Nathalie Bondil, the former director of the Montreal Museum of Fine Arts (MMFA) who was forced out last summer after a row with the board chair, has now been appointed as the head of the museums and exhibitions division at the Institut du Monde Arabe (IMA) in Paris.
Run by France and 23 Arab states, the IMA opened in 1987 on the left bank of the Seine in a building designed by Jean Nouvel. The French curator was selected to fulfill a three-year mandate there by a jury chaired by Yannick Lintz, the head of the Islamic department at the Louvre Museum, and included Leila Shahid, the former ambassador for Palestine at Unesco, the Lebanese architect Hala Warde and Laurent Le Bon, the director of the Picasso Museum in Paris. Her appointment in Paris comes less than one year after she was fired from the MMFA, which she is suing for unfair dismissal.
“We chose Nathalie Bondil because of her personal and professional profile, and the outstanding work she had done in 13 years to raise the international statute of the MMFA,” says Claude Mollard, a close advisor to Jack Lang, the former French culture minister who is the IMA’s chairman. The institute "intends to widen its presence in France and abroad,” Mollard adds, “and Ms Bondil will have to build the partnerships and financing of these projects, as well as their content.”
Her first task at the IMA will be to extend and reshape the museum and galleries that display its collection of historical and Modern Arab art. This includes the 1,500 works donated to the IMA in 2018 by the collectors Claude and France Lemand, as well as new acquisitions funded by the two sponsors and the 700 paintings already in the museum’s collection. "The museum will then be able to display the richest collection of Modern and contemporary Arab art in the world after Doha,” Mollard says.

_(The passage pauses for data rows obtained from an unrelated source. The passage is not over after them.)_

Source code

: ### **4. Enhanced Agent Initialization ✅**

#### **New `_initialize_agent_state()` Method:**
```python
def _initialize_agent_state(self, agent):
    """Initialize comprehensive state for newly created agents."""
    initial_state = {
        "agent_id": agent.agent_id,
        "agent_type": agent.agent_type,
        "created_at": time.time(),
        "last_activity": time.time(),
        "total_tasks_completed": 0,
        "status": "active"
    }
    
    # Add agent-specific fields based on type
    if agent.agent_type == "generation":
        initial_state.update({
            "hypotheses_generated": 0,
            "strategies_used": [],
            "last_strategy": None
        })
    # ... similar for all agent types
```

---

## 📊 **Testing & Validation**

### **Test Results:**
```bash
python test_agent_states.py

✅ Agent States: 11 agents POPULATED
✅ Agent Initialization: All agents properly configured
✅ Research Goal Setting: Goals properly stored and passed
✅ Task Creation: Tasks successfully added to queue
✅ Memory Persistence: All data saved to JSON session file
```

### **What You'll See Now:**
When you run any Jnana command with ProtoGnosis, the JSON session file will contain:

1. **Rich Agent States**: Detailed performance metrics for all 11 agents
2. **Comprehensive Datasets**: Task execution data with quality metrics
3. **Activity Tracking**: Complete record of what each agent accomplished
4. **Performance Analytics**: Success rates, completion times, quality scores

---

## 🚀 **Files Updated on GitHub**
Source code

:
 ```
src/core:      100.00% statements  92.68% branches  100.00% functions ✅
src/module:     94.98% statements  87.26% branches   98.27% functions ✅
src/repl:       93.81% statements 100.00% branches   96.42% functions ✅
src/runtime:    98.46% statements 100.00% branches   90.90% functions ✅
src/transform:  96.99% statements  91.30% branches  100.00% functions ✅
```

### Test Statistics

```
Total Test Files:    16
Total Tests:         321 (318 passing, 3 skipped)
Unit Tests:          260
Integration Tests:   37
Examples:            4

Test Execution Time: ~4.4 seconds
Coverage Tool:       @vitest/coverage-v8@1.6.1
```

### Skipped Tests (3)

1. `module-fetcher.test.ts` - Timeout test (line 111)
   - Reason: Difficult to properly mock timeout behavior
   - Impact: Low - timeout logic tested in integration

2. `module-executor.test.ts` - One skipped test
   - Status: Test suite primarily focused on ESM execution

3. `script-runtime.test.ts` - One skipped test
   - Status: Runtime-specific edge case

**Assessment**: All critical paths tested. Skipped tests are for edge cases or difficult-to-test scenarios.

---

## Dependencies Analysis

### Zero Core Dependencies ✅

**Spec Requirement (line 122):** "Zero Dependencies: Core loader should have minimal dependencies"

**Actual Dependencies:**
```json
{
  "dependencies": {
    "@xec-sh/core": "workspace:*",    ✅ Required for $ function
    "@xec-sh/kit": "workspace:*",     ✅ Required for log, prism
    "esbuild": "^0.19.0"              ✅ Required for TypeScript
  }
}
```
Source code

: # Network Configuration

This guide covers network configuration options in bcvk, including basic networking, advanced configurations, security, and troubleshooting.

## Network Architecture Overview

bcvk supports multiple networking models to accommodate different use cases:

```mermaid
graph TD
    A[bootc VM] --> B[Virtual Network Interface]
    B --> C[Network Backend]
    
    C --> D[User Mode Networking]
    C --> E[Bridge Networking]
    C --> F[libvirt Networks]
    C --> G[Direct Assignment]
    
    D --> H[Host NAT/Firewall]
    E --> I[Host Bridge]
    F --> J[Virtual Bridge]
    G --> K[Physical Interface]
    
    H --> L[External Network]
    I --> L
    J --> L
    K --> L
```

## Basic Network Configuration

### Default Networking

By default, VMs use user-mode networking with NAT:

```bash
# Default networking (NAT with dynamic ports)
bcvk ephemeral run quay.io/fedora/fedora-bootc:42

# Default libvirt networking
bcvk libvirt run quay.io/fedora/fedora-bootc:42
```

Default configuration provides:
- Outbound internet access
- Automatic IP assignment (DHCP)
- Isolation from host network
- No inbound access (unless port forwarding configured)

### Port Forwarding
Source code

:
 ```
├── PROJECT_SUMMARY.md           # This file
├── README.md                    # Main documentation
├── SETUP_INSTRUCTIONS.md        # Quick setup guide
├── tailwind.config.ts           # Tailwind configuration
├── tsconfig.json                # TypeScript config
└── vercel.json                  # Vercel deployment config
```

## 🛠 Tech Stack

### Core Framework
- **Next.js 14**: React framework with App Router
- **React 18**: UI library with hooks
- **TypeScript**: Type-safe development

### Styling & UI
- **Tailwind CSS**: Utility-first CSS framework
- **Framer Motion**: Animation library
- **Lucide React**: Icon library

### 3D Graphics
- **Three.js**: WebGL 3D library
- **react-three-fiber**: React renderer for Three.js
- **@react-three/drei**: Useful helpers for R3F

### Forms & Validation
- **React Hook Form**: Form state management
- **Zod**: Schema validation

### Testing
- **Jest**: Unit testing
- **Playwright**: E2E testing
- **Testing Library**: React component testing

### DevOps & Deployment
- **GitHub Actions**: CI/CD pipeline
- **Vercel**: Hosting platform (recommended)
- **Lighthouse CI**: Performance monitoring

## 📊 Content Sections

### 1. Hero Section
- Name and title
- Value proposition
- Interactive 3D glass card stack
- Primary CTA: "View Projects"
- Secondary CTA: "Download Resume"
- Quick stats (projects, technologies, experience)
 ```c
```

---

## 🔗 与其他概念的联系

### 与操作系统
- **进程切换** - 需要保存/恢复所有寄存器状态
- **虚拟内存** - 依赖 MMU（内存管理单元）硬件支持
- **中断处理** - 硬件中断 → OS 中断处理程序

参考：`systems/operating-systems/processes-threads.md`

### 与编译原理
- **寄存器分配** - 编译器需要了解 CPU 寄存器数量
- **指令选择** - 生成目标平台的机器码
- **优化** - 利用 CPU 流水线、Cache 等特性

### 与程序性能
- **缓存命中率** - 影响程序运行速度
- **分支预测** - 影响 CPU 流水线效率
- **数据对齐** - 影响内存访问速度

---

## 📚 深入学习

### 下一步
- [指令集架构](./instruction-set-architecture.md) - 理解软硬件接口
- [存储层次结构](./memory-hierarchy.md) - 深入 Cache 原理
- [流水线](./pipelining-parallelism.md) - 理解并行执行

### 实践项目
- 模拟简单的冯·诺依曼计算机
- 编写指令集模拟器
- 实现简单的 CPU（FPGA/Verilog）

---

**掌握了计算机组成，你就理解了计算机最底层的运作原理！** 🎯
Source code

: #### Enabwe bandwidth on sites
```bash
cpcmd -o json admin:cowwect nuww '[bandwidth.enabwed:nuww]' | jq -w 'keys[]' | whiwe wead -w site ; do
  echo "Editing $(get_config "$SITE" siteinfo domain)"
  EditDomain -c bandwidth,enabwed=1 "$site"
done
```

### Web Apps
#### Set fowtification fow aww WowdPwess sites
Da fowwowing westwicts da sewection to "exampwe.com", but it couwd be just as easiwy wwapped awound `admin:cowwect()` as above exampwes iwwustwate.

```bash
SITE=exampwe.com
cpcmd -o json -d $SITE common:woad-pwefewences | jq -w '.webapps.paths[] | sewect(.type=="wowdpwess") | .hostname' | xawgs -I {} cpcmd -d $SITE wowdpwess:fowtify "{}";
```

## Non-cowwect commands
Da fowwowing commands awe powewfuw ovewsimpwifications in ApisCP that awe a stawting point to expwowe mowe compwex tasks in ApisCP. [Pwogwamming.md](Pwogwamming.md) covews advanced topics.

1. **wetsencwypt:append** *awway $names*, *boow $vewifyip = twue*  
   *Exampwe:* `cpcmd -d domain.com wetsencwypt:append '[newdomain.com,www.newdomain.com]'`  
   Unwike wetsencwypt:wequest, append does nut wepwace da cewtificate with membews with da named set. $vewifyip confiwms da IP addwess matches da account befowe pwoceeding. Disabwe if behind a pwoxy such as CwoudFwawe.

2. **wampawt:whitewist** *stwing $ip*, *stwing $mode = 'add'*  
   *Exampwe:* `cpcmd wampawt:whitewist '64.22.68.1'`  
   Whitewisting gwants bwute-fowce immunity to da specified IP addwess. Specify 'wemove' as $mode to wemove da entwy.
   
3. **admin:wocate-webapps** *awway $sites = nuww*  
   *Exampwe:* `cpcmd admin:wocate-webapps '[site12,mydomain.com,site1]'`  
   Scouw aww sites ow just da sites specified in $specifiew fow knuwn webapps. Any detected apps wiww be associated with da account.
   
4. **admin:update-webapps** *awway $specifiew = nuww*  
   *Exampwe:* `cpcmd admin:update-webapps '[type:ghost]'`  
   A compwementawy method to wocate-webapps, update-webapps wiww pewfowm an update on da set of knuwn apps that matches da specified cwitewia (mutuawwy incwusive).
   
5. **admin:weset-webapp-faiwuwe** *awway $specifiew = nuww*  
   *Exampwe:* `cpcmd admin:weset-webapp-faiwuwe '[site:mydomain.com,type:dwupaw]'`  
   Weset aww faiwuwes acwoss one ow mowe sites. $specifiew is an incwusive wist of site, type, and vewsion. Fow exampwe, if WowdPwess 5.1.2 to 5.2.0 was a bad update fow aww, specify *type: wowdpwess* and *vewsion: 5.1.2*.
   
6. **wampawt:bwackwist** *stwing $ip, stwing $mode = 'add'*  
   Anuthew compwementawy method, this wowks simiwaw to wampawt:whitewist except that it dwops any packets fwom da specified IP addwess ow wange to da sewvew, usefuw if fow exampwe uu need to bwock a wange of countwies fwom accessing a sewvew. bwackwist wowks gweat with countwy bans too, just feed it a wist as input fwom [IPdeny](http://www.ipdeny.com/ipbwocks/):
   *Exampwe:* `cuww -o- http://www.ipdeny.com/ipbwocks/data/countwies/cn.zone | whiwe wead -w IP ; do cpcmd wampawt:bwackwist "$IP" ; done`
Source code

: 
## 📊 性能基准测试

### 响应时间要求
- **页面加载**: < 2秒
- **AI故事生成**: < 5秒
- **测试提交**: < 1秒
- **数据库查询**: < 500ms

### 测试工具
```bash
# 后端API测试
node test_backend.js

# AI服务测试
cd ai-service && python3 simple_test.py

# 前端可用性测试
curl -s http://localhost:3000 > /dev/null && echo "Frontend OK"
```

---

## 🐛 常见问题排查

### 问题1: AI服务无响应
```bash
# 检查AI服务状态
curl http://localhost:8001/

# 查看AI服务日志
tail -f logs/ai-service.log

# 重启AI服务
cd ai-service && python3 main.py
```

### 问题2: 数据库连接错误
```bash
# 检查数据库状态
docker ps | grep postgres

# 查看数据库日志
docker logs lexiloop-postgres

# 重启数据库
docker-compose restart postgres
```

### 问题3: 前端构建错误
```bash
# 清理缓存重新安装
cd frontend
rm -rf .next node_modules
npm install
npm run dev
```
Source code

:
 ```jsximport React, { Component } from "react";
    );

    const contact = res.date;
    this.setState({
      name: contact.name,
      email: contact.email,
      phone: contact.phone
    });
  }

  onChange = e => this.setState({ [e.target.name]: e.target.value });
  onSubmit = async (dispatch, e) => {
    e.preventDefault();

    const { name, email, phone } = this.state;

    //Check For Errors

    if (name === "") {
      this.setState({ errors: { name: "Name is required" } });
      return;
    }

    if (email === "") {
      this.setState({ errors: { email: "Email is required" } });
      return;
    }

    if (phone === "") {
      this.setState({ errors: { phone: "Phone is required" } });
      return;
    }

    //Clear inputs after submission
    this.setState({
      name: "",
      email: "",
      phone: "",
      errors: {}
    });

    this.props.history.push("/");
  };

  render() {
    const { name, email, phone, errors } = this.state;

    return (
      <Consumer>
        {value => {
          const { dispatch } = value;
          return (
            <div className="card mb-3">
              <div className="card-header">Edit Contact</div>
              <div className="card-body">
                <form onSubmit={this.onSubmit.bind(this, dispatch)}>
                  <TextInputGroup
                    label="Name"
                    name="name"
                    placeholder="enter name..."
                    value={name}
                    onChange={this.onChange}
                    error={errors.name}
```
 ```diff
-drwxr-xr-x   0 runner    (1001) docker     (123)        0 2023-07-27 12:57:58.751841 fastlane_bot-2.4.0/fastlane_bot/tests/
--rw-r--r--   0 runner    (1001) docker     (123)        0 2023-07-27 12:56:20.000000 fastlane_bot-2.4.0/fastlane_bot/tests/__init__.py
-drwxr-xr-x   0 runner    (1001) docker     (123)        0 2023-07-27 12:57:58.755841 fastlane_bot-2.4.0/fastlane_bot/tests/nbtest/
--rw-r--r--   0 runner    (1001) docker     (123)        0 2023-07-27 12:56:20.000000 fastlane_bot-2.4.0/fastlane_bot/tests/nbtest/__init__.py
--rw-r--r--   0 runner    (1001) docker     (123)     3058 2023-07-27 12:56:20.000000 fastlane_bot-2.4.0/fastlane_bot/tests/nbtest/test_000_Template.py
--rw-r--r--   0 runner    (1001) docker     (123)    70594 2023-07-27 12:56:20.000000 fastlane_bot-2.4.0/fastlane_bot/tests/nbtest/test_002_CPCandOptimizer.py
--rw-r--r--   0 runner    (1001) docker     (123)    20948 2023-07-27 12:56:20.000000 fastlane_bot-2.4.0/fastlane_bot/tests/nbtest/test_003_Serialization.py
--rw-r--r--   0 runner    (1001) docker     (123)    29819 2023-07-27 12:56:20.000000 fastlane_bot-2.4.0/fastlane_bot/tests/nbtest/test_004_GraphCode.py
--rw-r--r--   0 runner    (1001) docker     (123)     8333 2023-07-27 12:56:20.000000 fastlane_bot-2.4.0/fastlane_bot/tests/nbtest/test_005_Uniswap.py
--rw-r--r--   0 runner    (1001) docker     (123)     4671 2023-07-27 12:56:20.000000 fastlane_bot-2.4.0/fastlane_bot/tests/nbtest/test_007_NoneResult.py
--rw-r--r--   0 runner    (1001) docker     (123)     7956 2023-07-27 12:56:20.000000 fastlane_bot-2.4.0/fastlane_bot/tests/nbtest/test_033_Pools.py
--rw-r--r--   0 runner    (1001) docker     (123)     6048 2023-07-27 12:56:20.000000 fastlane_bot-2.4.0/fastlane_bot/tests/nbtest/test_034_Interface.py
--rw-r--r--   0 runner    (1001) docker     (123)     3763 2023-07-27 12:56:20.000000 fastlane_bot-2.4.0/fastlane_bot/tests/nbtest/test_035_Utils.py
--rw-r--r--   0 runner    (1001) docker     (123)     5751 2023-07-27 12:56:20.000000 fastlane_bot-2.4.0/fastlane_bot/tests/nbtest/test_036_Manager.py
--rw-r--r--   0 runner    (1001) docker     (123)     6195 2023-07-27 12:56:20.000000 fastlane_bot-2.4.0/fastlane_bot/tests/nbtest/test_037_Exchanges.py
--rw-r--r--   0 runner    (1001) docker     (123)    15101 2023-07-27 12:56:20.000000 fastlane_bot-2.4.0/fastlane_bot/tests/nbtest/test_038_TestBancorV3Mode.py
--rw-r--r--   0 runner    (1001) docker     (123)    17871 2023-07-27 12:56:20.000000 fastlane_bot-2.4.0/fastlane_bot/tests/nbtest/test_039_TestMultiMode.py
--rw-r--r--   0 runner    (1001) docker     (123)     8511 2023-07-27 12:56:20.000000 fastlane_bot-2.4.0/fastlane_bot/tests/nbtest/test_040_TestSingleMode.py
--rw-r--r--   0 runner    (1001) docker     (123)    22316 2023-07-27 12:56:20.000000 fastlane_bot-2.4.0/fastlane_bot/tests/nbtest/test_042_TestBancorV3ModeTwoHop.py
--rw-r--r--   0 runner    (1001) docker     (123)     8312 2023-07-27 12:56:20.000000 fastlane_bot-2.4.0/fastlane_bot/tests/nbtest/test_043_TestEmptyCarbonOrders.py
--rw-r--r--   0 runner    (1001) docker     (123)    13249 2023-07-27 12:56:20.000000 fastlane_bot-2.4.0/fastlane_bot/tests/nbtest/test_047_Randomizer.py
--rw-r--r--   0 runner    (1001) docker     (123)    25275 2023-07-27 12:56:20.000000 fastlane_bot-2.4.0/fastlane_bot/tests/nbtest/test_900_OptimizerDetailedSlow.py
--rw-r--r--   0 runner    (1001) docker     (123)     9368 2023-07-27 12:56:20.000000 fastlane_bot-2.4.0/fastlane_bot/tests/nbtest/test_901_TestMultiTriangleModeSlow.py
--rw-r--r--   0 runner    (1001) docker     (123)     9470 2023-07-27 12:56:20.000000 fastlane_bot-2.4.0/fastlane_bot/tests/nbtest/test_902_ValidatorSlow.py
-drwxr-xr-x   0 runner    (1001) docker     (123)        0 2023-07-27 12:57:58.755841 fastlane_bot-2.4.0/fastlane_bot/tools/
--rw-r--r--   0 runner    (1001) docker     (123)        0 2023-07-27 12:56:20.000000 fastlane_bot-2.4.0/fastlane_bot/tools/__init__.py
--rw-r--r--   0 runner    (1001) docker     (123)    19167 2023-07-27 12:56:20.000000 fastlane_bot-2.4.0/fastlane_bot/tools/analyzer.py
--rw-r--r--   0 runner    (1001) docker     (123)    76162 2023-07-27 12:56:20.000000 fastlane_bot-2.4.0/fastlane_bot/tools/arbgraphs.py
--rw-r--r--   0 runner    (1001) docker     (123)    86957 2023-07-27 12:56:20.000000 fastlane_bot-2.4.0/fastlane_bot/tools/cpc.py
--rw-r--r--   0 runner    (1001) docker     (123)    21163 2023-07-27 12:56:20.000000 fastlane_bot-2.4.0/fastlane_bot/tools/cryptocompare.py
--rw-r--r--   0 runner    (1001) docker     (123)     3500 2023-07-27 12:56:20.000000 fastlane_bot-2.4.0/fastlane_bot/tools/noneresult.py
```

The IMA has been ramping up its international programming in recent years, sending the archaeological exhibition Age Old Cities: A Virtual Journey From Palmyra To Mosul, to Bonn, Germany, Riyadh, Saudi Arabia and Washington, DC, and another show of Lebanese photography in São Paulo. Three weeks ago, it opened an exhibition about the history of the Orient Express train at Gardens by the Bay, the botanical garden in Singapore, where Lang signed an agreement for a four-year programme of exhibitions. The IMA plans to open a 2,000 sq. m exhibition hall in the Singapore park, designed by Nouvel, and is also working with Arab partners on a plan for an Institute of the Arab World in New York.
Bondil’s dismissal from the MMFA last July caused an uproar in Canada and in France. In the fallout, the chairman of the museum's board stepped down and, following the recommendation of an independent audit, Quebec’s culture minister promised an overhaul of the museum’s governance. Bondil has also sued the museum’s board for unfair dismissal and libel, and is seeking €1.3m in damages, with the first court hearings in the case taking place earlier this month.